**REQUEST**: Could you return every record below exactly as it is written?

Data entries:

********************

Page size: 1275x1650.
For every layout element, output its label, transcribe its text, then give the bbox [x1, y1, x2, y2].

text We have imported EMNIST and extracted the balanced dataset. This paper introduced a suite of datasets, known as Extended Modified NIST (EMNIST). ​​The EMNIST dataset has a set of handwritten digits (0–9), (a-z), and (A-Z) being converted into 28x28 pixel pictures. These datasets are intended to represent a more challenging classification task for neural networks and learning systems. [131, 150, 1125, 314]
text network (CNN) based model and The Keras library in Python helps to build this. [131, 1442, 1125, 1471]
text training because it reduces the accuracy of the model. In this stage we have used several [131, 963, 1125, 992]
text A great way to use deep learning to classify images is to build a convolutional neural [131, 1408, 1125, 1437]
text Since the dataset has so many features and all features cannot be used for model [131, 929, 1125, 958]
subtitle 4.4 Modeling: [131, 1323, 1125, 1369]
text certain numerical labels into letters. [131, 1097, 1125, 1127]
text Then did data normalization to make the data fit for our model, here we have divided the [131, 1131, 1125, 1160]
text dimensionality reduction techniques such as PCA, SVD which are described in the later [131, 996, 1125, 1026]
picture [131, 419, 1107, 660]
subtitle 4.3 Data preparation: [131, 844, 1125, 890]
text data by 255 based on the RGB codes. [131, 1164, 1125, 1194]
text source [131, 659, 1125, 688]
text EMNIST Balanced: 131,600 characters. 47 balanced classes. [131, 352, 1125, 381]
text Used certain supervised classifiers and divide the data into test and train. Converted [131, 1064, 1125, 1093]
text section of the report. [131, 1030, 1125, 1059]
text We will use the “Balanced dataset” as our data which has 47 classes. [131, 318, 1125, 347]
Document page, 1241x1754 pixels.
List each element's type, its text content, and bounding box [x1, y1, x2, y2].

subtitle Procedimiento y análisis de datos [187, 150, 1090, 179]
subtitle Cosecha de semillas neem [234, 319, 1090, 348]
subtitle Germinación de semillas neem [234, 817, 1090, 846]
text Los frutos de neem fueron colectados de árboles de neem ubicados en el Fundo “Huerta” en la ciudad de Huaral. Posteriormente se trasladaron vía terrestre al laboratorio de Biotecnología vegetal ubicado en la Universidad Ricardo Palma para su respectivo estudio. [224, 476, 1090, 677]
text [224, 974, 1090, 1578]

********************

**EXERCISE RESPONSE**:
Page size: 1275x1650.
For every layout element, output its label, transcribe its text, then give the bbox [x1, y1, x2, y2].

text We have imported EMNIST and extracted the balanced dataset. This paper introduced a suite of datasets, known as Extended Modified NIST (EMNIST). ​​The EMNIST dataset has a set of handwritten digits (0–9), (a-z), and (A-Z) being converted into 28x28 pixel pictures. These datasets are intended to represent a more challenging classification task for neural networks and learning systems. [131, 150, 1125, 314]
text network (CNN) based model and The Keras library in Python helps to build this. [131, 1442, 1125, 1471]
text training because it reduces the accuracy of the model. In this stage we have used several [131, 963, 1125, 992]
text A great way to use deep learning to classify images is to build a convolutional neural [131, 1408, 1125, 1437]
text Since the dataset has so many features and all features cannot be used for model [131, 929, 1125, 958]
subtitle 4.4 Modeling: [131, 1323, 1125, 1369]
text certain numerical labels into letters. [131, 1097, 1125, 1127]
text Then did data normalization to make the data fit for our model, here we have divided the [131, 1131, 1125, 1160]
text dimensionality reduction techniques such as PCA, SVD which are described in the later [131, 996, 1125, 1026]
picture [131, 419, 1107, 660]
subtitle 4.3 Data preparation: [131, 844, 1125, 890]
text data by 255 based on the RGB codes. [131, 1164, 1125, 1194]
text source [131, 659, 1125, 688]
text EMNIST Balanced: 131,600 characters. 47 balanced classes. [131, 352, 1125, 381]
text Used certain supervised classifiers and divide the data into test and train. Converted [131, 1064, 1125, 1093]
text section of the report. [131, 1030, 1125, 1059]
text We will use the “Balanced dataset” as our data which has 47 classes. [131, 318, 1125, 347]
Document page, 1241x1754 pixels.
List each element's type, its text content, and bounding box [x1, y1, x2, y2].

subtitle Procedimiento y análisis de datos [187, 150, 1090, 179]
subtitle Cosecha de semillas neem [234, 319, 1090, 348]
subtitle Germinación de semillas neem [234, 817, 1090, 846]
text Los frutos de neem fueron colectados de árboles de neem ubicados en el Fundo “Huerta” en la ciudad de Huaral. Posteriormente se trasladaron vía terrestre al laboratorio de Biotecnología vegetal ubicado en la Universidad Ricardo Palma para su respectivo estudio. [224, 476, 1090, 677]
text [224, 974, 1090, 1578]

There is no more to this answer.